**Geselecteerd tekstfragment**
▼

Gelijkheid en ongelijkheid |
13 jul.2003 |
Zijn mensen fundamenteel gelijk of ongelijk? Over deze vraag is al veel
gediscussieerd, en net als bij vrijwel alle andere vragen is het antwoord hier niet zwart-wit,
en net
als bij vrijwel alle andere vragen is het antwoord afhankelijk van de context
waarin ze
gesteld wordt.
Maar, ook net als in vrijwel andere alle kwesties, zijn er wel antwoorden te
geven die
de werkelijkheid goed benaderen. Het antwoord op de vraag of de mensen
fundamenteel gelijk of ongelijk zijn, luidt: voor iedere waarnemer van buiten zijn ze
grotendeels gelijk. Het simpelst wordt dat geïllustreerd door de problemen
die buitenstaanders hebben met het
onderscheiden van de individuen van een ander ras: al die ... lijken op elkaar; vul maar in:
Chinezen,
negers, blanken, enzovoort. En daar komt bij dat algemeen erkend wordt dat wat
hier
omschreven wordt als ras in feite over kleine verschillen gaat. Vanuit het
standpunt van
een echt ander ras, zeg van een andere planeet, moeten de mensen wel als twee
druppels
water op elkaar lijken.
De mensen zijn dus fundamenteel gelijk, fundamenteel hier betekenende dat dat
het eerste uitgangspunt is. Op dat fundamentele eerste uitgangspunt kunnen dan
natuurlijk nog allerlei nuances worden aangebracht, maar het blijft het
uitgangspunt. Komen we er met de nuances niet uit, dan vallen we terug op het
uitgangspunt. een voorbeeld zijn de behoeftes aan voedsel, onderdak, en
veiligheid, of de equivalenten hiervan in geld
. Die zijn voor ieder mens gelijk, en in dit maatschappelijk
opzicht behoren alle mensen fundamenteel gelijk te zijn.

▲

Taken voor figuurbegrip:
▼

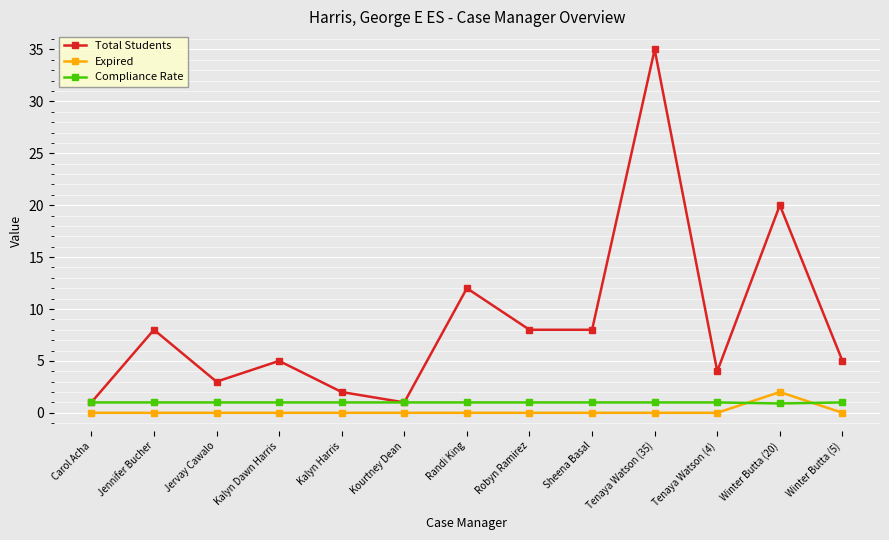

What value does the Compliance Rate series have at Carol Acha?

1.0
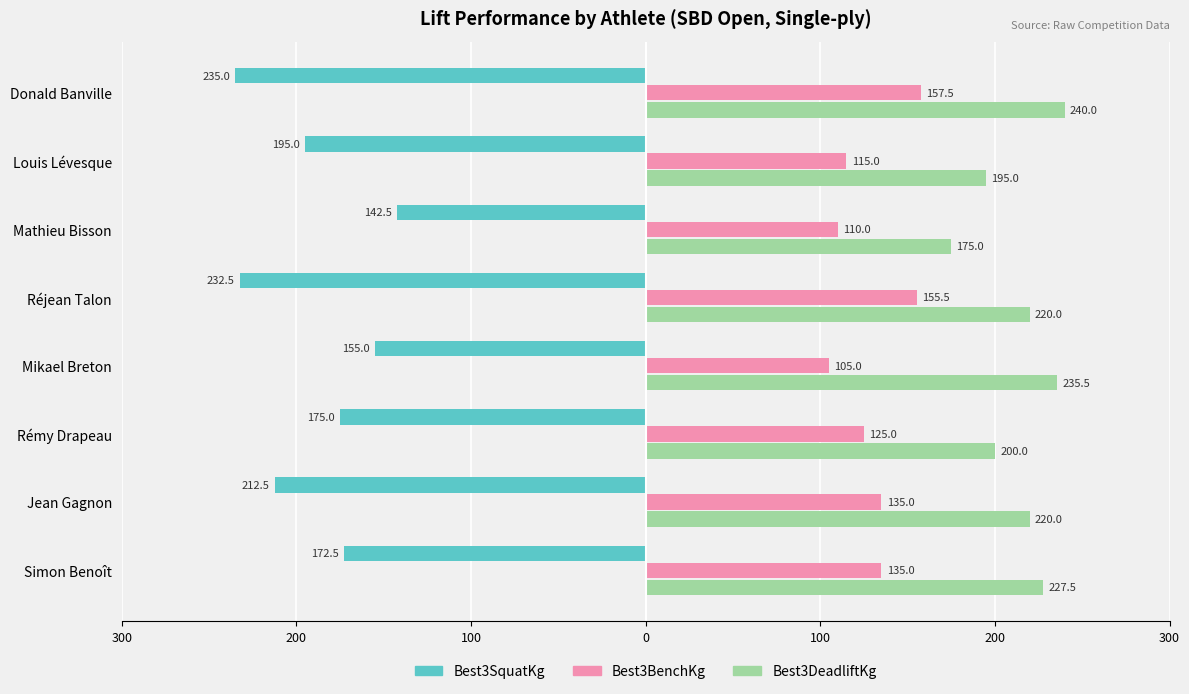

Which series has the largest total across all categories?

Best3DeadliftKg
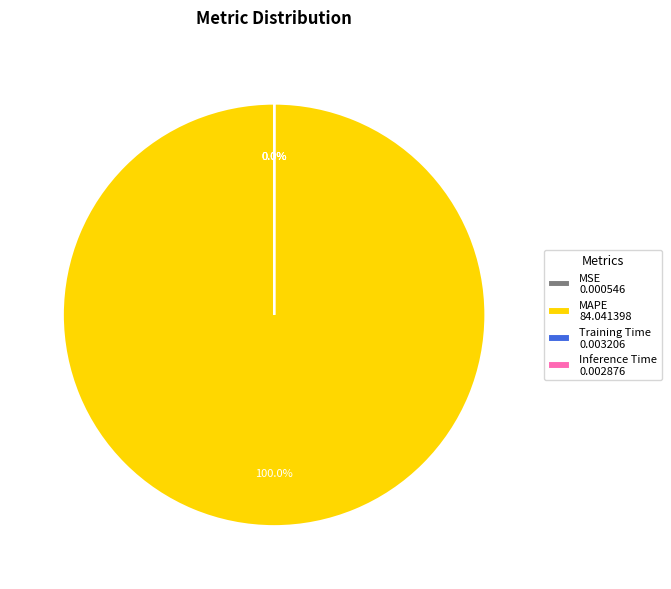

True or false: Training Time accounts for 1% of the total.

False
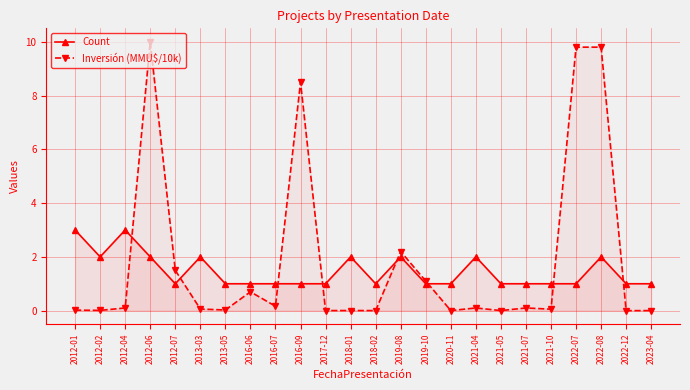

At which category does Inversión (MMU$/10k) reach its first local peak?

2012-06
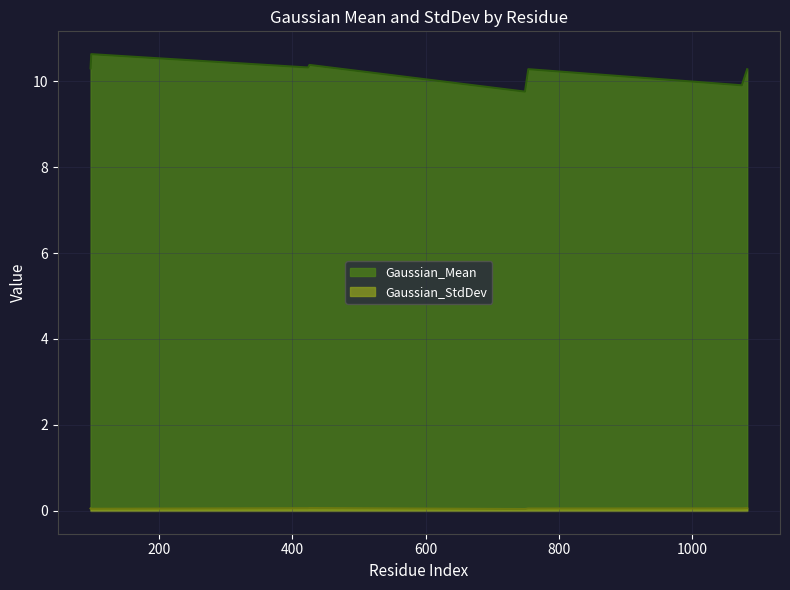

Rank the series at 754 from lowest to highest value.

Gaussian_StdDev, Gaussian_Mean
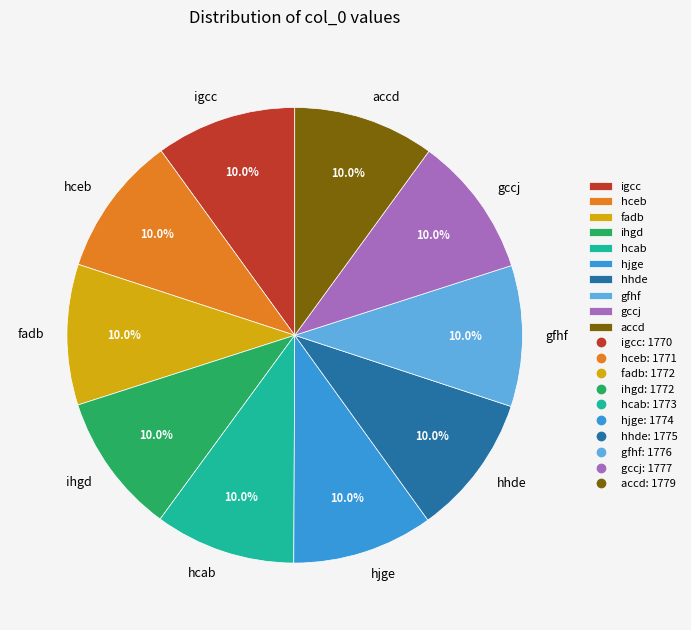

Is gfhf the majority of the pie?

No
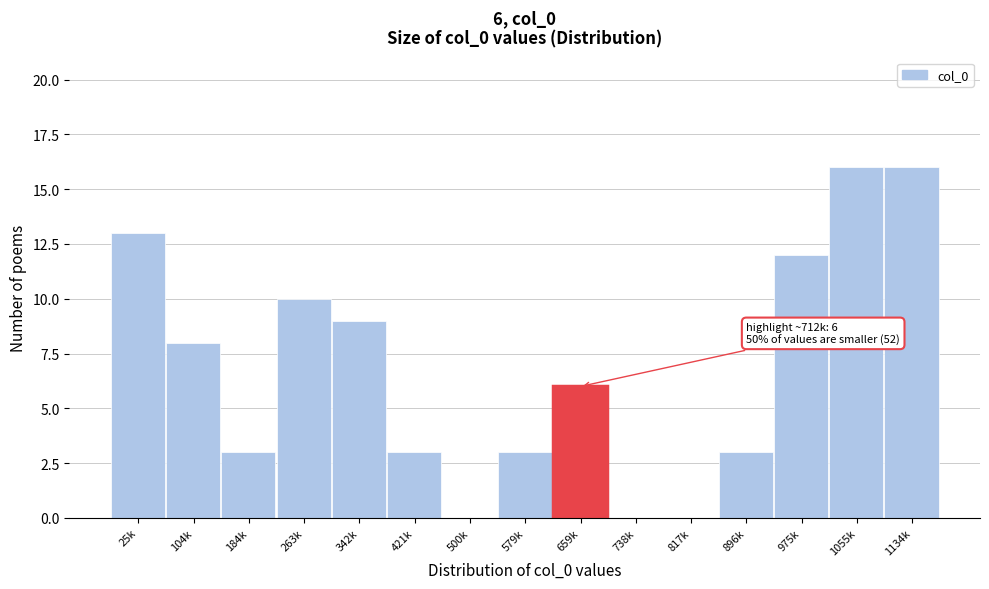

Reading left to right, what are all the values shown in this chart?

25k=13	104k=8	184k=3	263k=10	342k=9	421k=3	500k=0	579k=3	659k=6	738k=0	817k=0	896k=3	975k=12	1055k=16	1134k=16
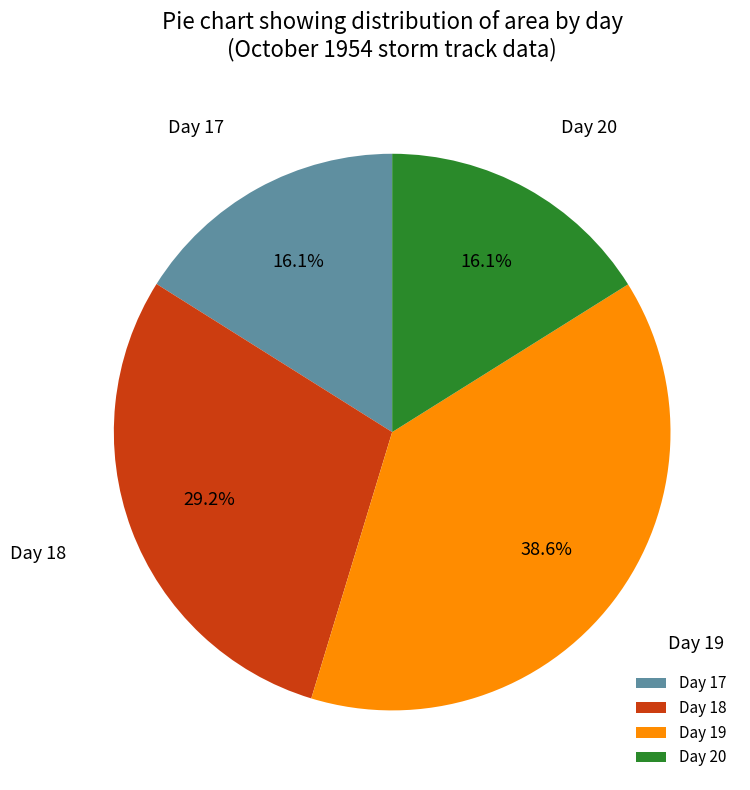

What is the total percentage of Day 17 and Day 19?

54.7%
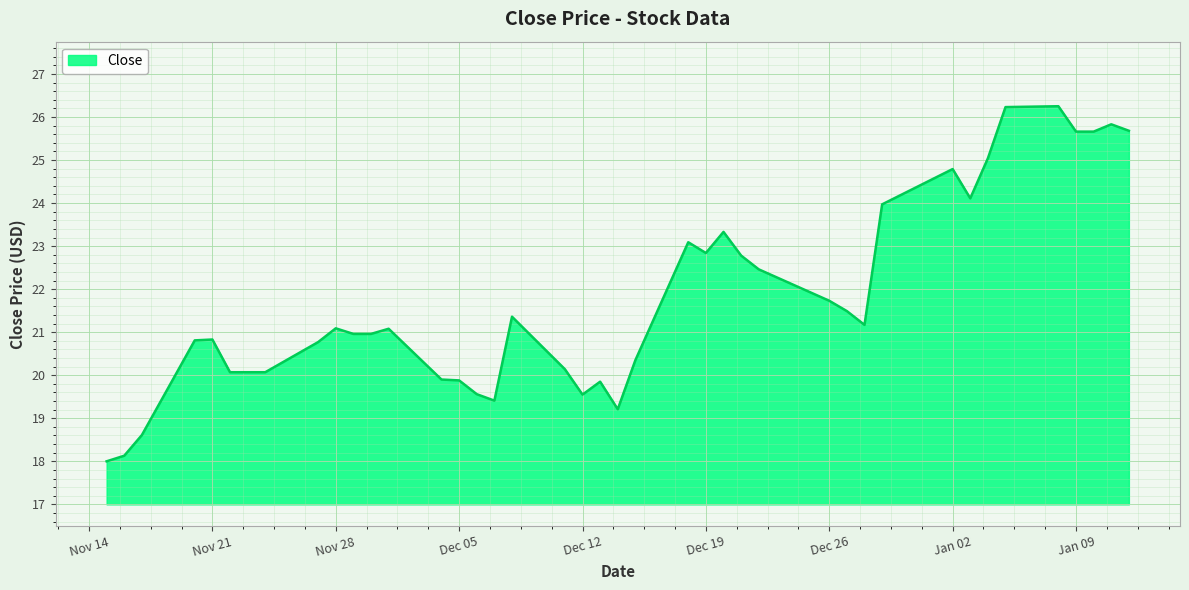

Does the chart display data point markers on the line(s)?

No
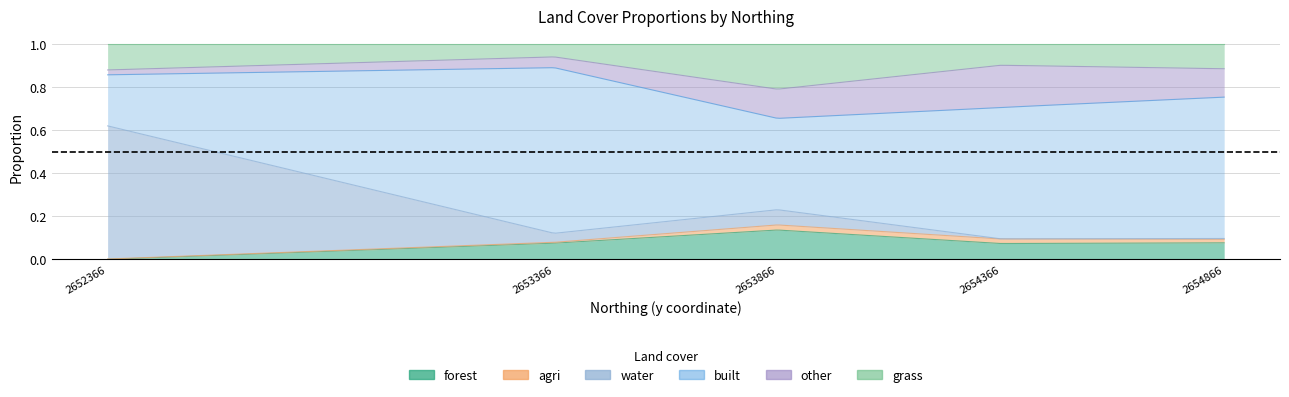

Count the number of data series in this chart.

6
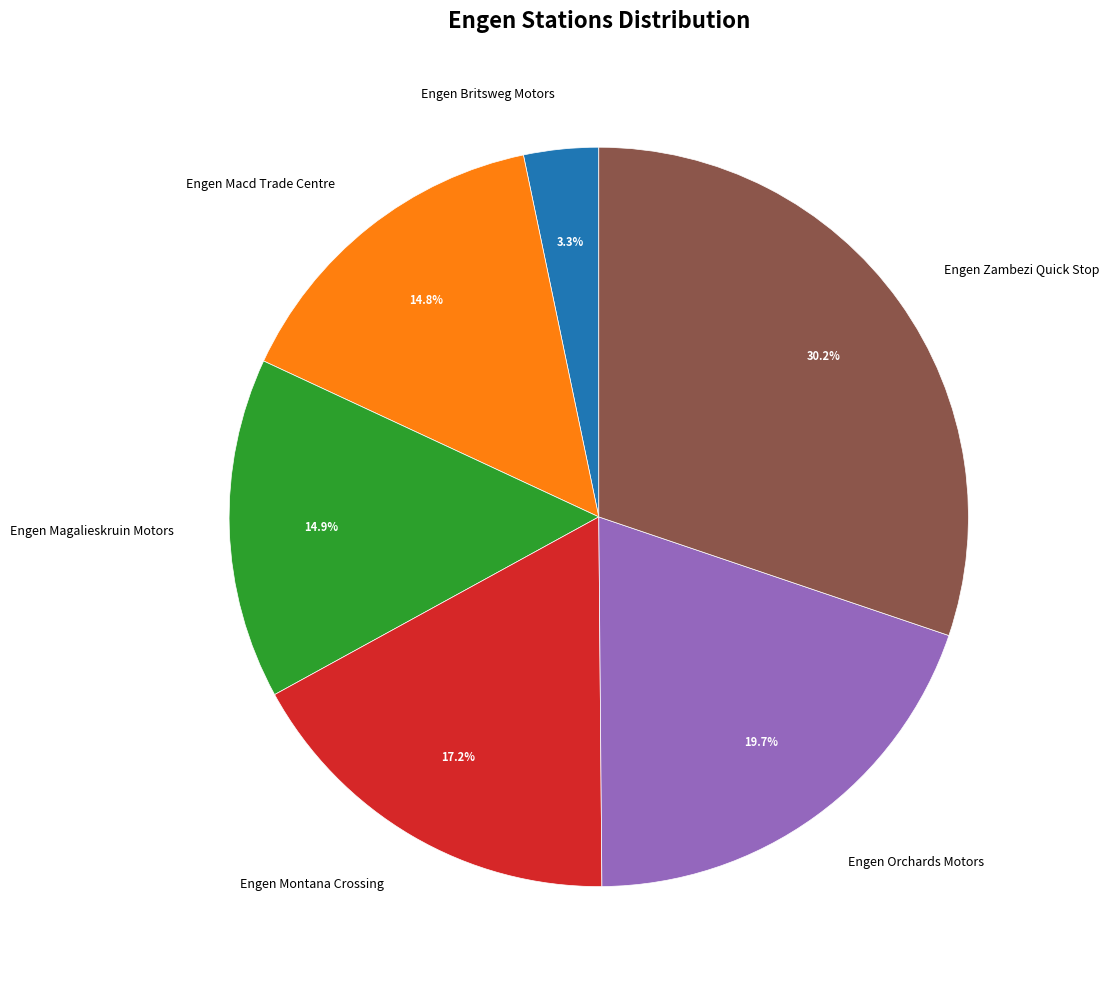

What percentage is NOT represented by Engen Britsweg Motors?

96.7%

▲

**Uit te voeren taken**
1/ Kopieer uit de tekst over gelijkheid en ongelijkheid letterlijk het gedeelte van "De mensen zijn" tot "gelijk te zijn.".
2/ Welke behoeften noemt de tekst over gelijkheid en ongelijkheid als voorbeeld van wat voor ieder mens gelijk is?

**Antwoorden per taak**
1/
De mensen zijn dus fundamenteel gelijk, fundamenteel hier betekenende dat dat
het eerste uitgangspunt is. Op dat fundamentele eerste uitgangspunt kunnen dan
natuurlijk nog allerlei nuances worden aangebracht, maar het blijft het
uitgangspunt. Komen we er met de nuances niet uit, dan vallen we terug op het
uitgangspunt. een voorbeeld zijn de behoeftes aan voedsel, onderdak, en
veiligheid, of de equivalenten hiervan in geld
. Die zijn voor ieder mens gelijk, en in dit maatschappelijk
opzicht behoren alle mensen fundamenteel gelijk te zijn.

2/ De behoeften aan voedsel, onderdak en veiligheid, of de equivalenten hiervan in geld.